What’s more, we were able to immediately sell this energy at an elevated price of ~$100 – freeing up the battery for a forecasted future opportunity (charging ~IE14 and discharging ~IE19). Capturing this negative spike effectively netted the asset an incremental ~$6K on the day.

[3] Capitalizing on a seemingly mundane day
Though ERCOT is notorious for its volatility, not every day sees headline-making price spreads. However, there is still revenue that can be made. In the example below, our forecasts predicted a modest peak between 6:45-8:30am. Since the forecasted prices were nothing to write home about, we set opportunistic offers earlier in the morning (see the higher green bars between 4-6am). Why? If we were able to sell into prices higher than those we were forecasting for later in the morning – of course we could want to take advantage of them.
Since those didn’t clear on this day, as we got closer to the forecasted peak, the discharge zone (green bars) dropped into the range that we expected the peak to clear at so we were able to sell into the actual peak.
This way, we net a small profit in the morning, and were in the market in the event prices were unexpectedly high earlier.

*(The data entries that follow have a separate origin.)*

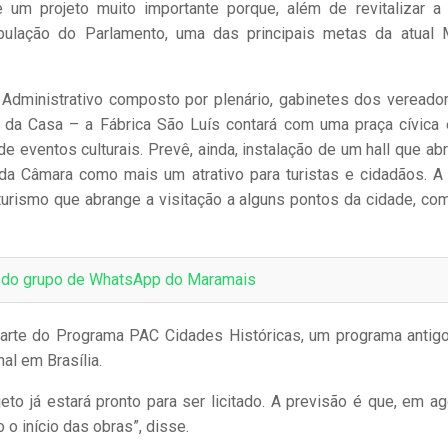
um projeto muito importante porque, além de revitalizar a 
pulação do Parlamento, uma das principais metas da atual
 Administrativo composto por plenário, gabinetes dos vereado
da Casa – a Fábrica São Luís contará com uma praça cívica
e eventos culturais. Prevê, ainda, instalação de um hall que abr
 da Câmara como mais um atrativo para turistas e cidadãos. A
urismo que abrange a visitação a alguns pontos da cidade, co
e do grupo de WhatsApp do Maramais
parte do Programa PAC Cidades Históricas, um programa antig
al em Brasília.
jeto já estará pronto para ser licitado. A previsão é que, em ag
o início das obras”, disse.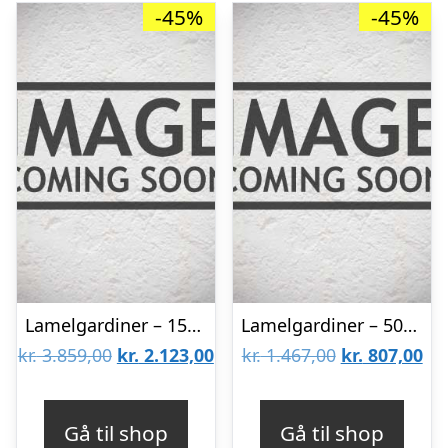
-45%
-45%
Lamelgardiner – 150×300 – Beige
Lamelgardiner – 50×80 – Beige
Den
Den
Den
De
kr.
3.859,00
kr.
2.123,00
kr.
1.467,00
kr.
807,00
oprindelige
aktuelle
oprindelige
akt
pris
pris
pris
pri
Gå til shop
Gå til shop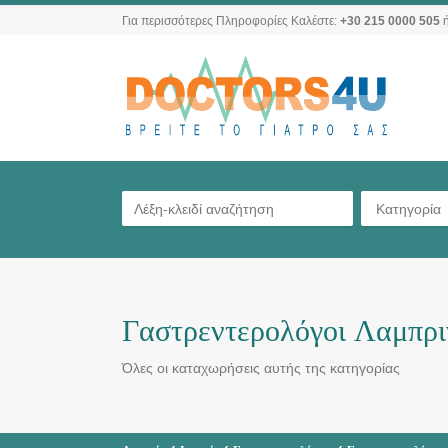
Για περισσότερες Πληροφορίες Καλέστε:
+30 215 0000 505
ή
Κατηγορία
Γαστρεντερολόγοι Λαμπρι
Όλες οι καταχωρήσεις αυτής της κατηγορίας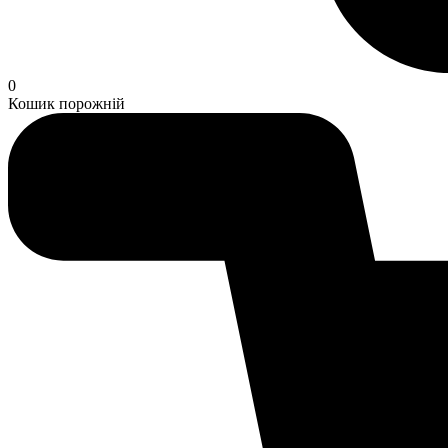
0
Кошик порожній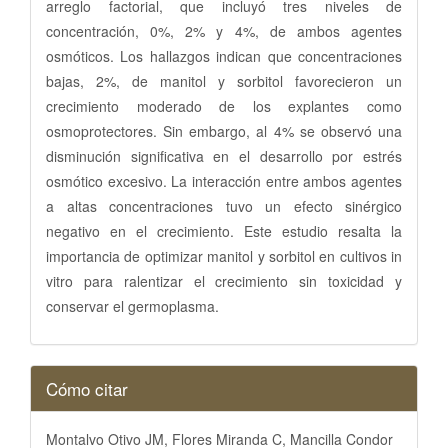
arreglo factorial, que incluyó tres niveles de
concentración, 0%, 2% y 4%, de ambos agentes
osmóticos. Los hallazgos indican que concentraciones
bajas, 2%, de manitol y sorbitol favorecieron un
crecimiento moderado de los explantes como
osmoprotectores. Sin embargo, al 4% se observó una
disminución significativa en el desarrollo por estrés
osmótico excesivo. La interacción entre ambos agentes
a altas concentraciones tuvo un efecto sinérgico
negativo en el crecimiento. Este estudio resalta la
importancia de optimizar manitol y sorbitol en cultivos in
vitro para ralentizar el crecimiento sin toxicidad y
conservar el germoplasma.
Detalles
Cómo citar
del
artículo
Montalvo Otivo JM, Flores Miranda C, Mancilla Condor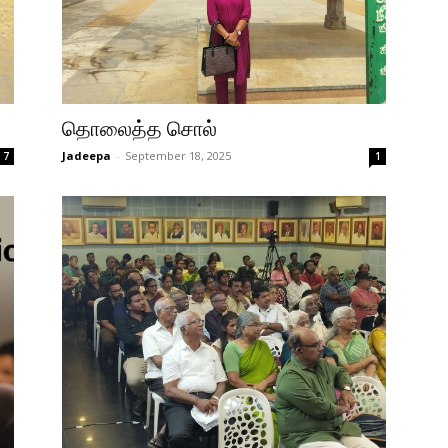
தொலைத்த சொல்
Jadeepa
-
September 18, 2025
7
1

[4] Getting the highest highs / lowest lows
When prices are erratic — rising and falling frequently within a short window, but without any significant spikes or dips – PQ is uniquely able to identify if there will be a price spread large enough to justify cycling the asset. It also helps ensure you charge into the lowest priced intervals, and discharge into the highest.
In this example, prices remained within a ~$50 range throughout the day. With tighter price spreads, the optimizer submitted more bid pairs to maximize the distance between the charge and discharge prices captured. The comparative lows were somewhat random, making them tough to predict. By placing more PQ bid pairs, the asset picked up small amounts of energy when prices were low enough while reserving larger charge volumes for the absolute lowest points – whenever they occurred.

From ~11:30-17:45, prices were generally trending downward. Within this period, the submission of multiple bid pairs enabled the asset to pick up the most charge when prices were at their lowest points – around IE1215 and 1615.
We can see this clearly in the difference between IE12 and 1215. In IE12, prices were ~$40. At this price, we only bid a small amount of capacity (see the price line intersecting with the highest section of the blue bar. By 1215, prices were down around $25, at which price we were charging at full blast (in the bottom most section of the blue bar).
It is also worth zooming in on the period between IE20-2130 as it demonstrates how the PQ structure enables for a more nuanced optimization.
- IE20: We begin discharging a small amount as prices hit our minimum threshold
- IE2015-2045: Discharging increases as prices trend upward of $70
- IE21: Prices suddenly dip and we pick up an opportunistic charge
- IE2115: Prices shoot back up and we are discharging at full blast
Whereas quantity-only bidding would likely have discharged throughout this full period, the agility of the PQ methodology enabled operating optimization.